The MWA2J Project started working in Nepal in April 2012 in partnership with CESLAM, the Center for the Study of Labour and Mobility in Kathmandu. As in Indonesia, the work began with a roundtable on access to justice with local stakeholders, but also included a training component on migrant worker rights under international law. The study has involved interviews and focus groups with migrant workers and civil society, as well as an analysis of cases filed at various government agencies. The report of findings and recommendations was launched in Kathmandu in June 2014.

Nepal is an important case study for migrant worker access to justice because overseas work is so crucial to the economy. A 2009 survey found that almost half of all households in Nepal have at least one member who is currently or who has returned from working abroad. The number of Nepalis working abroad has increased dramatically since the early 1990’s and rose by 30% between 1991 and 2001 according to the national census. In 2009, the Nepali Migration Survey estimated that 2 million Nepalese were working abroad. The numbers who leave each year are difficult to determine because it is believed many, including almost all women, travel unofficially, but in 2011/12 the Department of Foreign Employment approved almost 385,000 applications. This comprises men and some women working in a range of sectors from manufacturing, to service work and domestic work.

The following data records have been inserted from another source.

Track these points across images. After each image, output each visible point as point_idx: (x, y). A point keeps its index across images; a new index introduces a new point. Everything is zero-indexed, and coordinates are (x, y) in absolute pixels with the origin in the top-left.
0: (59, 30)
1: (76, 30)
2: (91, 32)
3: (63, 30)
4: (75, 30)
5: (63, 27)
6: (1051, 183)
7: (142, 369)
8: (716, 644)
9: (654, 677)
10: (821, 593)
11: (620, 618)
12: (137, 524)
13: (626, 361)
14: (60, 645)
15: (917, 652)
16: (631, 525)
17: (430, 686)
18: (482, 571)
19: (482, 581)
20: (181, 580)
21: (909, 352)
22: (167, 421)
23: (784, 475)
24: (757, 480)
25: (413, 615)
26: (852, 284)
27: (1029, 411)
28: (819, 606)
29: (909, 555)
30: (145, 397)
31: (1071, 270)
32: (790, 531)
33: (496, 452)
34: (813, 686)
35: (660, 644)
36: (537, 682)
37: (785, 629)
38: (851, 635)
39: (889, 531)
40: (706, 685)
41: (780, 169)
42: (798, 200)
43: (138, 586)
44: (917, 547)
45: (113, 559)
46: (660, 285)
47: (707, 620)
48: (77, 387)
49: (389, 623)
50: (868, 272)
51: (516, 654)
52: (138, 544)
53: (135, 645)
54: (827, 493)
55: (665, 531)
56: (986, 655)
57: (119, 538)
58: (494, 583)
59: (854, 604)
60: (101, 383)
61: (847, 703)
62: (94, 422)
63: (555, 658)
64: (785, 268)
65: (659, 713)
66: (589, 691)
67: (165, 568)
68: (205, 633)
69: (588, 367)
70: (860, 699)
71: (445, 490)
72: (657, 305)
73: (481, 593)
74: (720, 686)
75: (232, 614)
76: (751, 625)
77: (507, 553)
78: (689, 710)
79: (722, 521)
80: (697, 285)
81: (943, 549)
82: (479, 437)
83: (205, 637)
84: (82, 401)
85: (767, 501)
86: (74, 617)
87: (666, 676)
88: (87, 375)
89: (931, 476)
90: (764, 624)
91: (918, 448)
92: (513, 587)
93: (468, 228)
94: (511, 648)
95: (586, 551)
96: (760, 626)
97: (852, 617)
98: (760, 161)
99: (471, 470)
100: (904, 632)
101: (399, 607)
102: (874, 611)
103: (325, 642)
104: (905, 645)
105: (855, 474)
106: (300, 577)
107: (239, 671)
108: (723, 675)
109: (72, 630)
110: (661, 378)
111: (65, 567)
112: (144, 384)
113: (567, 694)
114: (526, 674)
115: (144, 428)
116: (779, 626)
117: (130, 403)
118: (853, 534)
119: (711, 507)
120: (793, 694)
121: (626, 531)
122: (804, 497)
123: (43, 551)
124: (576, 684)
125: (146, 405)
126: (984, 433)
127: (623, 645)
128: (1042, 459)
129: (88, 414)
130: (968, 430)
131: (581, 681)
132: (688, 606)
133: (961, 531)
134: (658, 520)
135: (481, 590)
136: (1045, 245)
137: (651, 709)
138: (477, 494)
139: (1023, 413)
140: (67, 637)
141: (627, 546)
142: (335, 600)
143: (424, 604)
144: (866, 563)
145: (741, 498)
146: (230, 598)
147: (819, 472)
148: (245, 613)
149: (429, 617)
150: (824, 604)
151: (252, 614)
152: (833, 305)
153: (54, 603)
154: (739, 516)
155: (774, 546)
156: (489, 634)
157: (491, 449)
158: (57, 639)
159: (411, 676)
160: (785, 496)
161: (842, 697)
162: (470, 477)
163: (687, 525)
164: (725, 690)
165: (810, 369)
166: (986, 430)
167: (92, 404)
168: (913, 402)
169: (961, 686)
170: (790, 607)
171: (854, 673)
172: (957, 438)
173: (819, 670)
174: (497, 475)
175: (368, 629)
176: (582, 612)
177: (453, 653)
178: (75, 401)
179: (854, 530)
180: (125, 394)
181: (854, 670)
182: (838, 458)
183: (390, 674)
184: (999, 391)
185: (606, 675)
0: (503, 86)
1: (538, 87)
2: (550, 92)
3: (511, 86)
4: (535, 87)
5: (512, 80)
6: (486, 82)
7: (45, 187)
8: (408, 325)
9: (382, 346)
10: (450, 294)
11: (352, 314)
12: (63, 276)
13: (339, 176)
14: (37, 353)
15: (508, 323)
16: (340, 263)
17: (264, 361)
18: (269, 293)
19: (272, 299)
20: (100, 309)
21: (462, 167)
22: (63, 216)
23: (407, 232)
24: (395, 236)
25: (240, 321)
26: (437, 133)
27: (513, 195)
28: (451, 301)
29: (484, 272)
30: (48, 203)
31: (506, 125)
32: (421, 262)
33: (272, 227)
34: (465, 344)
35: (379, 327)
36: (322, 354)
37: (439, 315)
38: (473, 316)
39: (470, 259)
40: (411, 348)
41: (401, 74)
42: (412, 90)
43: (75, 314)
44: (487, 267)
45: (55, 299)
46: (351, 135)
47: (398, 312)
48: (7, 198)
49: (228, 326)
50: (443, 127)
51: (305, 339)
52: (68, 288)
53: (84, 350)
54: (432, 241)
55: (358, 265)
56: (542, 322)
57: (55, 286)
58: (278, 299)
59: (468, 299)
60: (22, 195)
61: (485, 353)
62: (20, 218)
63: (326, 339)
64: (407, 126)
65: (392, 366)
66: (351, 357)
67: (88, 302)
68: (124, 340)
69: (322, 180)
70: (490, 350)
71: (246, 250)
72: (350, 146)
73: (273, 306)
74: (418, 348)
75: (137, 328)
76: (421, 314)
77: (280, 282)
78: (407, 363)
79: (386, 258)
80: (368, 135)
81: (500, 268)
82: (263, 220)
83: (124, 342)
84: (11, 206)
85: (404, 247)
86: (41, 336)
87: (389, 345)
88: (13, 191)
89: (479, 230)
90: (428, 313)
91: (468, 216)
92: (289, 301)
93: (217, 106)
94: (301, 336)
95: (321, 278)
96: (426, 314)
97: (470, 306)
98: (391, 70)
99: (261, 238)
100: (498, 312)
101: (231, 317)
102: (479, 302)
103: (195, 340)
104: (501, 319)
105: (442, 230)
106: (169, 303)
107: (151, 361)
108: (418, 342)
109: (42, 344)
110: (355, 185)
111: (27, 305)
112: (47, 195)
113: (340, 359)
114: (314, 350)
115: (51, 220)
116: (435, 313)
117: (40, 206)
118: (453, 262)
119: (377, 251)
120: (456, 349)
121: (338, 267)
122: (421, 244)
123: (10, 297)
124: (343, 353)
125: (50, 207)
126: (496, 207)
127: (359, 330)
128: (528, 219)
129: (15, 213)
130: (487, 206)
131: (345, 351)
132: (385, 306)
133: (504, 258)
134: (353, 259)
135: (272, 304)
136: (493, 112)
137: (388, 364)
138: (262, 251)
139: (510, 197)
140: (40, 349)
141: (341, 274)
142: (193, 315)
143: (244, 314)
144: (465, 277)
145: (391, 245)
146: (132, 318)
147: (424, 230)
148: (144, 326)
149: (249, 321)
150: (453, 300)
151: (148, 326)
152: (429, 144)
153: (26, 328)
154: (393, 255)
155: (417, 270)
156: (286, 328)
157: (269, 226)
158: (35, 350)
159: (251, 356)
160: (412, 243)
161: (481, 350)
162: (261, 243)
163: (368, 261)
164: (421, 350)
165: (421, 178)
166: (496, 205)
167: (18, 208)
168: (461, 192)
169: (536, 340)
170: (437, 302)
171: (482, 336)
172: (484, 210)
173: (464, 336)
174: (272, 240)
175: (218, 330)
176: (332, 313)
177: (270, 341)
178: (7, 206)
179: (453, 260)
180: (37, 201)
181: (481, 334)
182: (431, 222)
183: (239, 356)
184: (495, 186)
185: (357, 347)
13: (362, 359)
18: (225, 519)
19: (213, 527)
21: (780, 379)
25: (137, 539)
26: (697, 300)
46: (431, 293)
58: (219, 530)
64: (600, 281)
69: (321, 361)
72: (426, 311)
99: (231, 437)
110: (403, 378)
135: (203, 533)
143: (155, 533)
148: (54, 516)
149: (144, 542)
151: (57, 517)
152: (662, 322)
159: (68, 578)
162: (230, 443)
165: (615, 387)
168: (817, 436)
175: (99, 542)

In addition, Nepal presents an interesting case study because it has adopted a comprehensive law on migrant labour and has established a number of specialized bodies to deal with disputes, including a government Department of Foreign Employment, and a tribunal for hearing migrant worker cases in an expedited manner. Nepal's experience with these institutions may provide a useful example to other countries interested in adopting similar measures.